There was some additional work to be done, however. I added some regular expressions to clear out any punctuation that may have come along with the words (remember I considered words as being separated by white-space). I also wanted to implement an optional ignore list which would ignore common words. This was easy enough, except that Word uses smart quotes and the words like “didn’t” weren’t matching. I had to do some research on how to turn smart quotes into dumb quotes. It wasn’t as easy as it should have been, since for some reason the way AppleScript transfers things, it loses the unicode values. It instead comes through as a weird looking string like “‚Äô”. Once I got that squared away, the rest was simple.

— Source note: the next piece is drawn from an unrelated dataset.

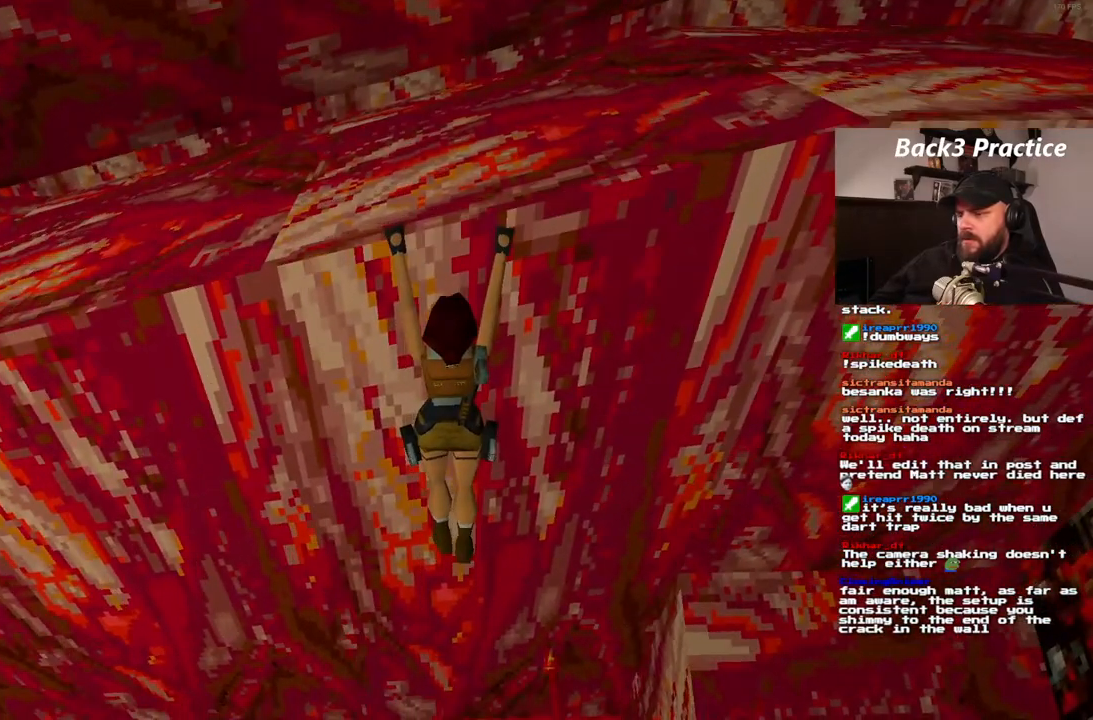
{"dt_ms": 500, "buttons": ["CROSS"], "left_stick": "center", "right_stick": "center", "events": []}
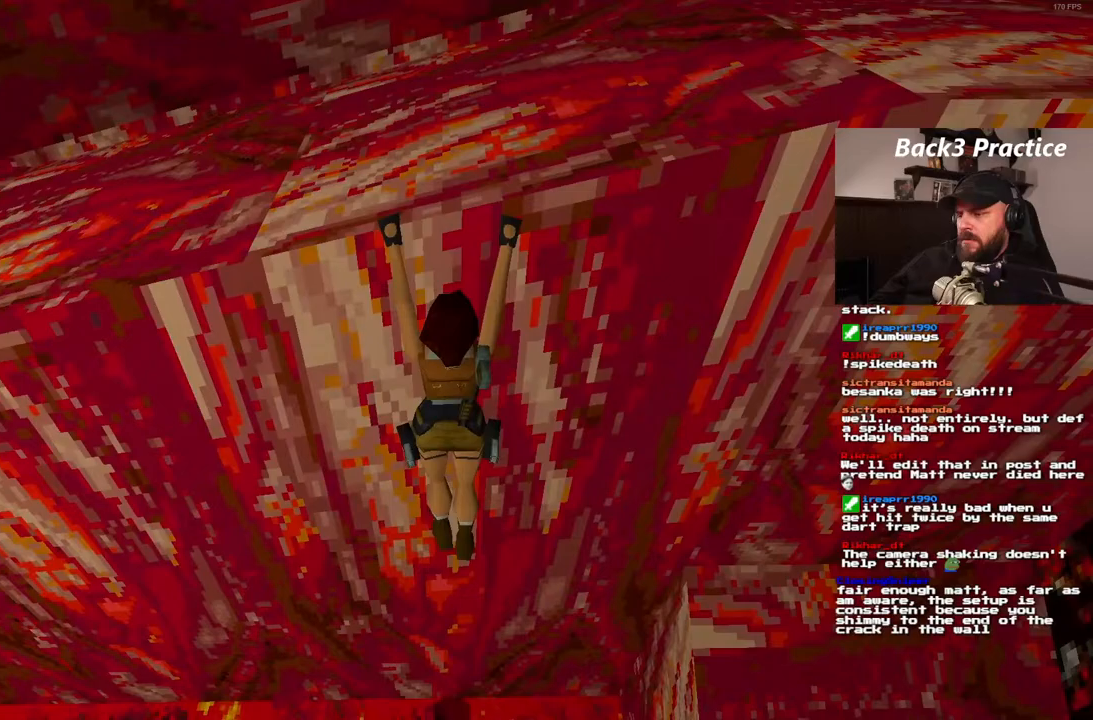
{"dt_ms": 500, "buttons": ["CROSS"], "left_stick": "center", "right_stick": "center", "events": []}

You can download the Perl script here.

Note: This requires that you have Microsoft Word for Mac running, with a document open. It uses AppleScript so it can’t work on any other platforms other than Mac. If you need this functionality on Windows, see below for my Office 2007 Windows add-in, or refer to the VBA script mentioned in the Purpose introduction.

Visual Studio Results:
I was very impressed by the MSDN documentation for the Visual Studio Office Add-In development process. I literally have no experience doing this, but I was able to pick it up in no time at all. Designing the Ribbon interface is so easy that a third grader could do it, and the actual coding was rather straight-forward once I figured out how to get the whole document into a string. The algorithm and method is exactly the same as the Perl one; I use heavy regular expressions and hash tables as the data structures. The regular expressions were actually easier since the smart quotes actually came in as their normal unicode characters and not the strange things I mentioned with the Applescript solution. So all I had to do was something like this:

// convert all smart quotes to straight quotes
document = Regex.Replace(document, @"[“”]", "\"");
document = Regex.Replace(document, @"[‘’]", "'");

There wasn’t much beyond the porting other than choosing to Publish it and running the setup.exe. Since the code is nearly identical (just in C# instead of Perl), I didn’t bother exporting the source code. Instead I have just included the binary setup.exe file for your downloading. If you really want the source, e-mail me.

Download the setup executable file here.

Note: Running the setup file will install the add-in to Word 2007. It will appear in the ribbon at the top of the screen with the label “Word Frequency Analysis”. Just click on that, check the box whether you want to ignore common words or not, then press Analyze. On large documents it will take a second. Then the results will show up directly in the ribbon, in the “Results” box. Only the top 12 words are shown.

Perl’s module support never ceases to amaze me. There is truly one for every possible purpose. This whole project gave me a new-found appreciation for AppleScript as well, because now I know I can get any raw data I need from Mac applications, letting AS take care of the IPC which would be tedious in Perl or another language, and then use Perl to process the data. It seems like a nice programming model for anyone looking to hack up some quick solutions on a Mac platform, by using a program which already has the information you need.

Visual Studio also never ceases to amaze me. I absolutely love how easy it was for me to do this Word add-in with very little clue what I was doing. I will probably make some Word add-ins in the future now that I know how easy it is.